L'action en retrait total de l'autorité parentale peut être portée devant le tribunal par le ministère public, un membre de la famille ou le tuteur de l'enfant (l'ASE). Une fois prononcé, le retrait permet à l'enfant d'être admis en qualité de pupille de l'Etat (article L. 224-4 du CASF).

Or, en pratique, il s'avère que l'article 378-1 du code civil est rarement utilisé . Les enfants accueillis à la suite d'un retrait total de l'autorité parentale représentent, en effet, moins de 9 % des enfants bénéficiant du statut de pupille de l'Etat 93 ( * ) . Ce faible chiffre s'explique par la réticence des professionnels de terrain à recourir à une procédure qui rompt le lien de filiation . D'où la nécessité de faire évoluer leurs pratiques par le biais d'actions de sensibilisation et de formation . Le conseil général du Pas-de-Calais a ainsi mis en place une campagne d'information à destination des professionnels ayant permis, en une année, de doubler le nombre de procédures pour retrait de l'autorité parentale.

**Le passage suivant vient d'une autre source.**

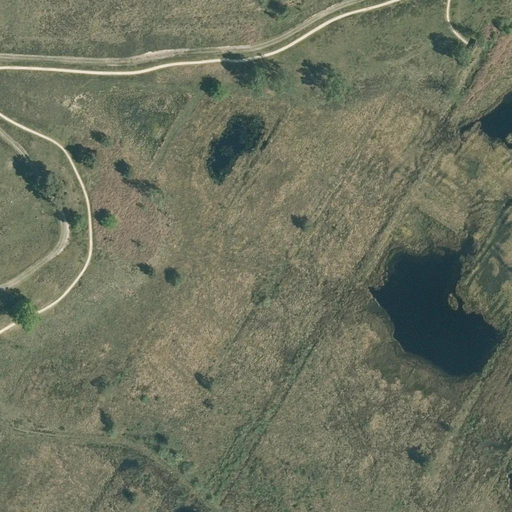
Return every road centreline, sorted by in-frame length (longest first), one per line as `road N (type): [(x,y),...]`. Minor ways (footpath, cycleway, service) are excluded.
road 1 (track): [(359,0),(243,50),(120,63),(0,55)]
road 2 (track): [(0,131),(25,155),(64,230),(53,253),(0,287)]
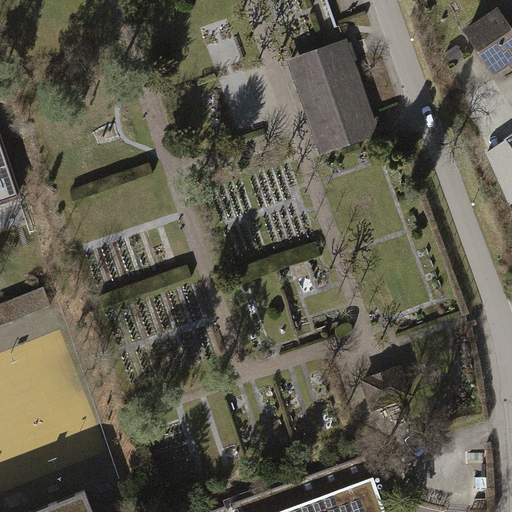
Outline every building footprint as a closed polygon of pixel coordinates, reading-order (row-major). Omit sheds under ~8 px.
[(511,38),(493,10),(457,33),(489,82),(506,70),(511,78),(511,38)] [(344,34),(283,55),(317,151),(377,130),(344,34)] [(0,209),(24,201),(0,129),(0,209)] [(511,140),(510,136),(483,149),(509,200),(511,198),(511,140)] [(0,329),(53,308),(46,289),(0,306),(0,329)] [(399,360),(357,376),(372,417),(415,402),(399,360)] [(374,511),(356,461),(217,511),(374,511)] [(93,511),(85,490),(28,511),(93,511)]
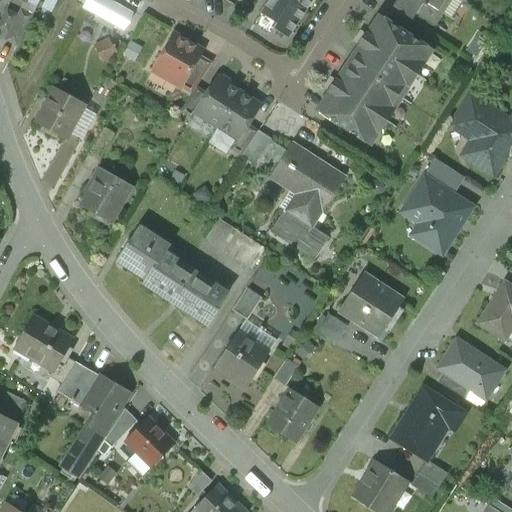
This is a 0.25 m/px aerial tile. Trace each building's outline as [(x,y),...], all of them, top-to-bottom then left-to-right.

Par ailleurs, afin d'améliorer la lisibilité des procédures de privation de l'exercice de l'autorité parentale, le groupe de travail « Protection de l'enfance et adoption » 94 ( * ) suggère de réserver l'application de l'article 378-1 du code civil aux situations dans lesquelles le parent met son enfant en danger. Dans l'hypothèse où la déclaration judiciaire d'abandon serait transformée en déclaration judiciaire de délaissement, le maintien de l'alinéa 2 de cet article, qui traite des situations de délaissement, n'aurait en effet plus lieu d'être.

Proposition n° 45 : sensibiliser les professionnels des services de l'ASE à la procédure de retrait total de l'autorité parentale, qui permet l'admission de l'enfant en qualité de pupille de l'Etat.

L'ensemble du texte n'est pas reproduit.